[TASK SET]:
A – Answer these about the monitoring-network message, one line each:
(i) Which newspaper ran the article, and on what date?
(ii) What did the Senate vote to do two years before the article?
(iii) What natural events does the International Monitoring System already detect?
B – Write the next few paragraphs of the monitoring-network message, picking up after its last sentence.

— start of PROVIDED TEXT —

[meteorite-list] International Monitoring System and the crash of meteoroids from outer space

From: Robert Verish <bolidechaser_at_meteoritecentral.com>
Date: Thu Apr 22 09:44:13 2004
Message-ID: <20010619225435.10030.qmail_at_web10402.mail.yahoo.com>

------------------------------

Date: Tue, 19 Jun 2001 10:44:23 -0400
From: Lew Gramer <dedalus_at_latrade.com>
Subject: (meteorobs) Excerpt from "CCNet 80/2001 - 19
June 2001"

- ------- Forwarded Message

From: Peiser Benny <B.J.Peiser_at_livjm.ac.uk>
To: cambridge-conference
<cambridge-conference_at_livjm.ac.uk>
Subject: CCNet 80/2001 - 19 June 2001
Date: Tue, 19 Jun 2001 11:57:06 +0100

CCNet 80/2001 - 19 June 2001
- ---------------------------

(3) USEFUL LEGACY OF NUCLEAR TREATY: GLOBAL EARPHONES

>From The New York Times, 19 June 2001
http://www.nytimes.com/2001/06/19/science/19NUKE.html

By WILLIAM J. BROAD

Though the Senate voted two years ago to reject a
treaty that bans nuclear testing, one of its
provisions is alive and thriving: the global network
of sensors meant to listen for clandestine nuclear
blasts.

Though still under construction, the International
Monitoring System is already yielding a wealth of
science spinoffs, detecting violent winds, volcanic
eruptions and the crash of meteoroids from outer
space.

— end of PROVIDED TEXT —
— start of DATASET EXCERPTS —

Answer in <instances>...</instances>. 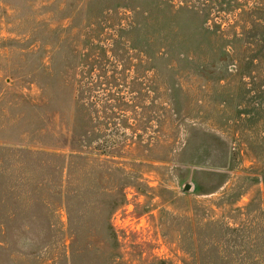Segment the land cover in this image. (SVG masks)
Wrapping results in <instances>:
<instances>
[{"label": "rangeland", "instance_id": "rangeland-1", "mask_svg": "<svg viewBox=\"0 0 264 264\" xmlns=\"http://www.w3.org/2000/svg\"><path fill=\"white\" fill-rule=\"evenodd\" d=\"M0 264H264V0H0Z\"/></svg>", "mask_w": 264, "mask_h": 264}, {"label": "water", "instance_id": "water-1", "mask_svg": "<svg viewBox=\"0 0 264 264\" xmlns=\"http://www.w3.org/2000/svg\"><path fill=\"white\" fill-rule=\"evenodd\" d=\"M191 187V185L190 184H186V186H185V190H188L189 188Z\"/></svg>", "mask_w": 264, "mask_h": 264}]
</instances>
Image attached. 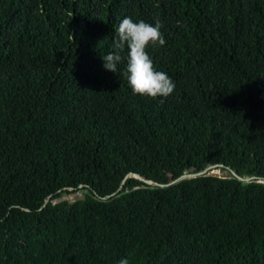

— end of DATASET EXCERPTS —

[EXERCISE ANSWERS]:
A –
(i) The New York Times, 19 June 2001.
(ii) It voted to reject a treaty that bans nuclear testing.
(iii) Violent winds, volcanic eruptions and the crash of meteoroids from outer space.

B –
"It's a vast new tool," said Hank Bass, director of
the National Center for Physical Acoustics, based at
the University of Mississippi. "For the first time,
we'll have a global system of microphones listening to
the atmosphere of the planet."

The Comprehensive Test Ban Treaty calls for 90
countries to be host to a network of 321 stations
whose sensors monitor the land, sea and air for faint
vibrations and other telltale signs of nuclear blasts.
More than 100 stations are now relaying data by
satellite and cable to Vienna, where 220 people work
at the system's headquarters.

Despite the Senate rebuff in 1999, the United States
is a major backer of the monitoring system. It pays
about a quarter of the total costs, and United States
technical and scientific support is regarded as
crucial to the network's success.

Earlier this year, some treaty opponents tried to halt
the financial aid, saying the ban's goals were
illusory or contrary to American interests. But its
backers fought back vigorously, led in part by Senator
James M. Jeffords of Vermont, whose defection from the
Republican Party put Democrats in control of the
Senate earlier this month. Battles over the monitoring
system continue in Washington, and it is unclear if
American support will continue.

Experts on both sides say the existence of an
effective monitoring system, which its proponents see
as central to treaty policing, would increase the
chances that the accord might one day be revived.

In all, the surveillance system is to have 170
stations that detect underground shock waves, 11 that
track undersea explosions, 80 that sniff the air for
telltale radioactivity and 60 that listen for
revealing sounds in the atmosphere, including winds
and shock waves.

Dr. Gerardo Suarez, a geophysicist from Mexico who
directs the International Monitoring System in Vienna,
said the emerging network was starting to excite
experts far beyond the world of arms control. "The
scientific community is awakening to the enormous
possibilities," he said in an interview.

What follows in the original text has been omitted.